**Given records:**
-*-

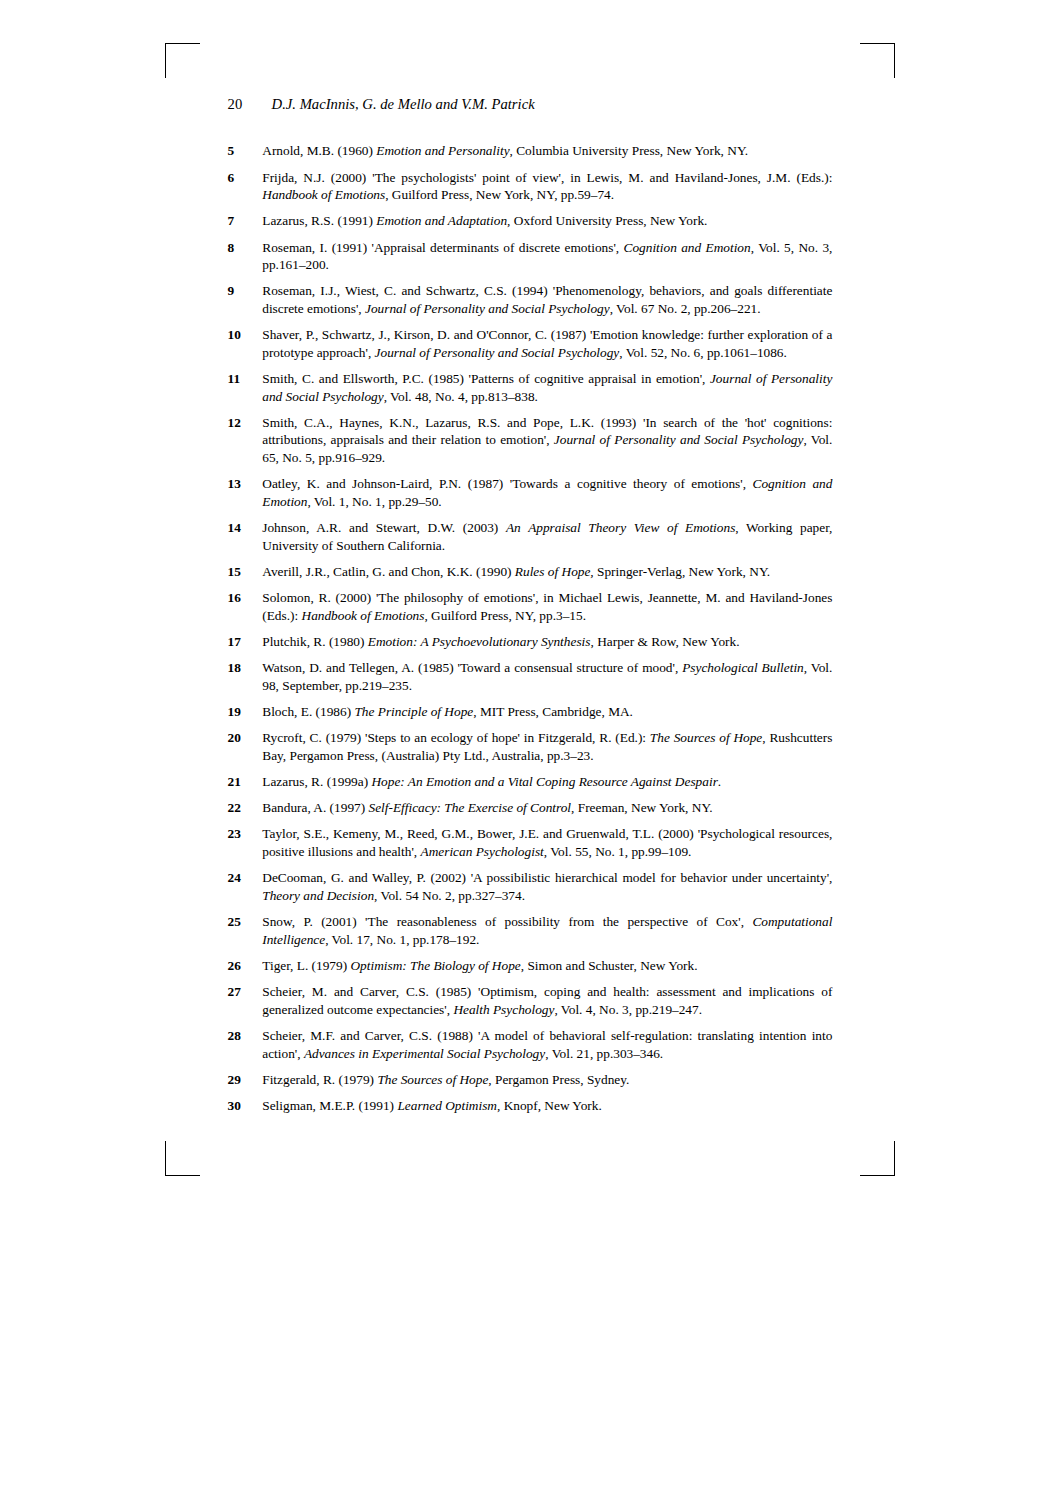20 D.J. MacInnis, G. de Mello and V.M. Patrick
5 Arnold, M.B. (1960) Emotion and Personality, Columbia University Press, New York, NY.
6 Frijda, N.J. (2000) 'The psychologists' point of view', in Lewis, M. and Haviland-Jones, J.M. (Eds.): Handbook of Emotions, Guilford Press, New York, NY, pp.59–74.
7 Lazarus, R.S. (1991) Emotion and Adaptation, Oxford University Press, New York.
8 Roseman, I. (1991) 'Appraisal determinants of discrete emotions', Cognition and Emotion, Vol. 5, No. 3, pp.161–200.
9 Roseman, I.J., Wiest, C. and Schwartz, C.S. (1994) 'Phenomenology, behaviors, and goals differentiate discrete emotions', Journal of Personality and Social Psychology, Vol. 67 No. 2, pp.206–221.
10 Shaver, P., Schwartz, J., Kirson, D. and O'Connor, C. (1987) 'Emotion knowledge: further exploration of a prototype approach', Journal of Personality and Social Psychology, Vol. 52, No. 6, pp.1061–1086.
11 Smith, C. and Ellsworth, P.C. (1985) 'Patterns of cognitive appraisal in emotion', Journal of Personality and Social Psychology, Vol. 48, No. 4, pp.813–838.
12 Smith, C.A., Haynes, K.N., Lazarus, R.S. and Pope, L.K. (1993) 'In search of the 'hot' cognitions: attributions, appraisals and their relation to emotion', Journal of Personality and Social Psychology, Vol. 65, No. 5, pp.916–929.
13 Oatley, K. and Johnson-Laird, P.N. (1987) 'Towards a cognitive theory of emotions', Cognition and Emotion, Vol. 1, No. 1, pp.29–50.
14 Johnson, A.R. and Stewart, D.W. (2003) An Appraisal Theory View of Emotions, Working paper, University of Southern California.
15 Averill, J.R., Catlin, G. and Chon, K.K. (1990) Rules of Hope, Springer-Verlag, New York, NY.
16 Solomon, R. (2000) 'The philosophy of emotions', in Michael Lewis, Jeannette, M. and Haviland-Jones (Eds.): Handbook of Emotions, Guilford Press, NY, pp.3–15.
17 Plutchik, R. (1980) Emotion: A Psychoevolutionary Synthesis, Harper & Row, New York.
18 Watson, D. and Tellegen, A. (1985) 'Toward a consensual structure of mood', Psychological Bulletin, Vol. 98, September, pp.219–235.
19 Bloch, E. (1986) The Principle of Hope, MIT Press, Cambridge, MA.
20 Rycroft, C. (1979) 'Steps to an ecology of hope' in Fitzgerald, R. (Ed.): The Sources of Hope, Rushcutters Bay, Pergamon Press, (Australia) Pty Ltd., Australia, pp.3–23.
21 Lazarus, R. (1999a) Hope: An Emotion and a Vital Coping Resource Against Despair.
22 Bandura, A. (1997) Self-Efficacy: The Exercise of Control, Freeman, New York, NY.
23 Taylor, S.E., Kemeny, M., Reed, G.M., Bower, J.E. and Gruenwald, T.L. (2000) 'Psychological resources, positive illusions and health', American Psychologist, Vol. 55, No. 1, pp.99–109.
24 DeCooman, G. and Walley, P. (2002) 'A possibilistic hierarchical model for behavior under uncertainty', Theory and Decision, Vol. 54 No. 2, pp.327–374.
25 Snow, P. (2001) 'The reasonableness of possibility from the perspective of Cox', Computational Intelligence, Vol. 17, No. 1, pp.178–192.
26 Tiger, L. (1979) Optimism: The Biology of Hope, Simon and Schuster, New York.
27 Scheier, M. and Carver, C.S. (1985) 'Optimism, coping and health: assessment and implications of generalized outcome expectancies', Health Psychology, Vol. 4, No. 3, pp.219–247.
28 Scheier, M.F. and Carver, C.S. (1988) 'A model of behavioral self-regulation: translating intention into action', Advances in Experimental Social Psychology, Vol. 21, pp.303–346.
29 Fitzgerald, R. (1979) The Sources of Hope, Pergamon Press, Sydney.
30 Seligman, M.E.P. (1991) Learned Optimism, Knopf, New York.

-*-

**Activity:**
Please output exactly the lines between the one holding "14 Johnson, A.R." and the one holding "19 Bloch, E." in the records above, inclusive, and nothing more.

**Solution to the problem:**
14 Johnson, A.R. and Stewart, D.W. (2003) An Appraisal Theory View of Emotions, Working paper, University of Southern California.
15 Averill, J.R., Catlin, G. and Chon, K.K. (1990) Rules of Hope, Springer-Verlag, New York, NY.
16 Solomon, R. (2000) 'The philosophy of emotions', in Michael Lewis, Jeannette, M. and Haviland-Jones (Eds.): Handbook of Emotions, Guilford Press, NY, pp.3–15.
17 Plutchik, R. (1980) Emotion: A Psychoevolutionary Synthesis, Harper & Row, New York.
18 Watson, D. and Tellegen, A. (1985) 'Toward a consensual structure of mood', Psychological Bulletin, Vol. 98, September, pp.219–235.
19 Bloch, E. (1986) The Principle of Hope, MIT Press, Cambridge, MA.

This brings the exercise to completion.